▶ **GIVEN PASSAGE**
· · · · ·
This is all pretty rich coming from the same person who, one post earlier, wondered "what's the point" of talking to someone who "doesn't want to hear anything that challenges what they believe." Can't believe the guy who thought, "hmm, I wonder if these black people have ever been in trouble with the law, let me go look it up and post about it on my message board" also somehow thinks this "has nothing to do with race" and won't brook any assertion to the contrary. "Dismiss" away, I would hate for you to have to think about a different person's perspective of the world.
Phuqueue, you say that I am peddling something that is " laughably simplistic", that "there is [not] any single "objective, factual" truth about a complex socioeconomic phenomenon like gentrification." And that it shows that how "poorly I understand both the specific issue and also the broader susceptibility of squishy social sciences to ideological manipulation." That's some pretty, pretty good projection on your part (and KC Tenant's).

Honestly, the race stuff you and KC Tenants are saying doesn't really bother me. The history is pretty shitty and as a white guy I'm not going to claim any kind of high ground because that would be stupid. But the bullshitting from you and them about "complex socioeconomic phenomenon" and the economic illiteracy should absolutely be fair game for criticism. It's really just garden-variety NIMBYism that you can find said by people on Twitter and Facebook in nearly every city in the country.
· · · · ·
▶ **SUPPLIED INFORMATION**

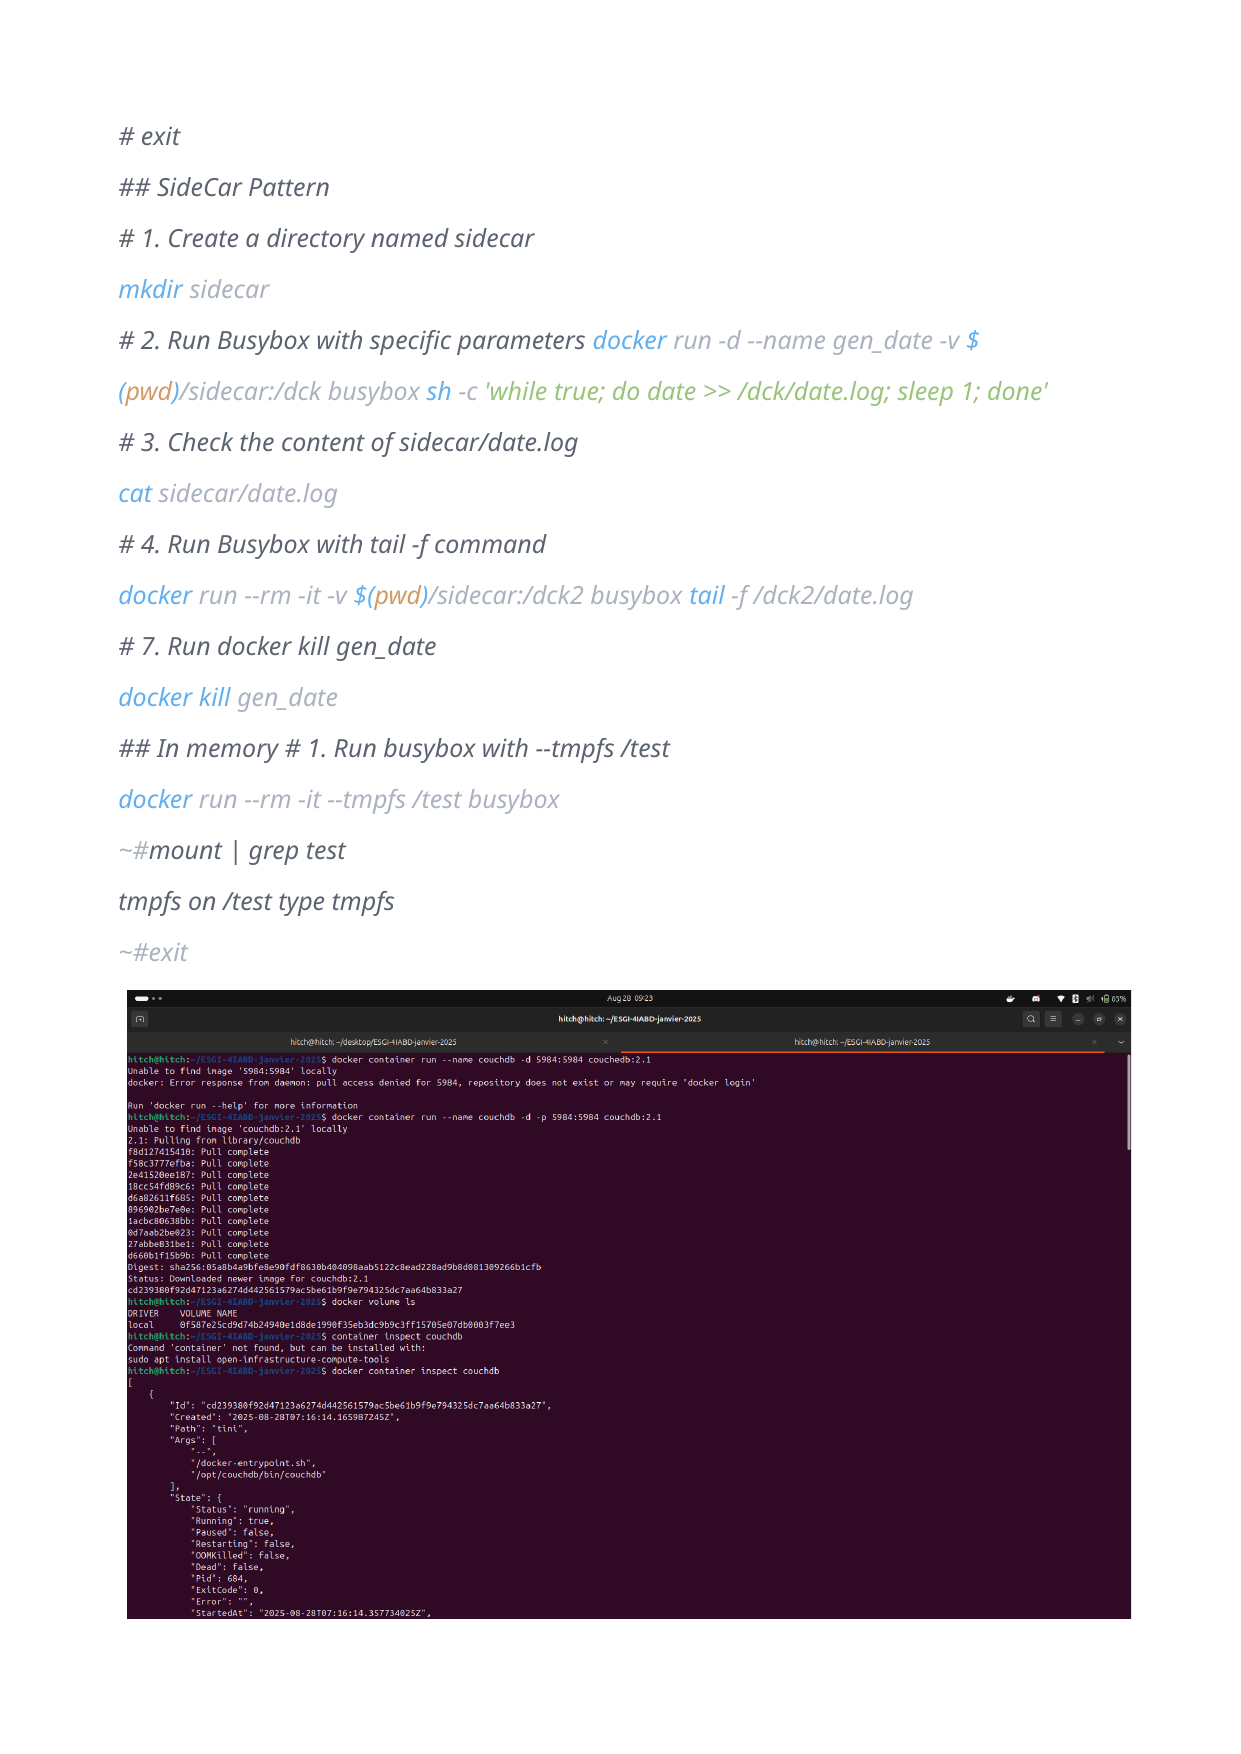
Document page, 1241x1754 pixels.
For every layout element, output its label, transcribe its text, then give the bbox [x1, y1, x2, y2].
· · · · ·
▶ **TASKS AND EXERCISES**
(1) Rewrite the part of the post starting with "This is all" and going on through "of the world.", replacing "message board" with "forum".
(2) Based on the post, say whether each statement is true: (a) The writer is bothered by what Phuqueue and KC Tenants say about race. (b) The writer identifies as a white guy. (c) The writer says the NIMBYism can be found in only a few cities. Answer yes or no for each, and quote the deciding words.
(3) According to the post, what should the talk of "complex socioeconomic phenomenon" and the economic illiteracy be?

▶ **ANSWERS TO THE EXERCISES**
(1)
This is all pretty rich coming from the same person who, one post earlier, wondered "what's the point" of talking to someone who "doesn't want to hear anything that challenges what they believe." Can't believe the guy who thought, "hmm, I wonder if these black people have ever been in trouble with the law, let me go look it up and post about it on my forum" also somehow thinks this "has nothing to do with race" and won't brook any assertion to the contrary. "Dismiss" away, I would hate for you to have to think about a different person's perspective of the world.

(2)
(a) No: "Honestly, the race stuff you and KC Tenants are saying doesn't really bother me."
(b) Yes: "as a white guy I'm not going to claim any kind of high ground"
(c) No: "in nearly every city in the country"

(3) They should absolutely be fair game for criticism.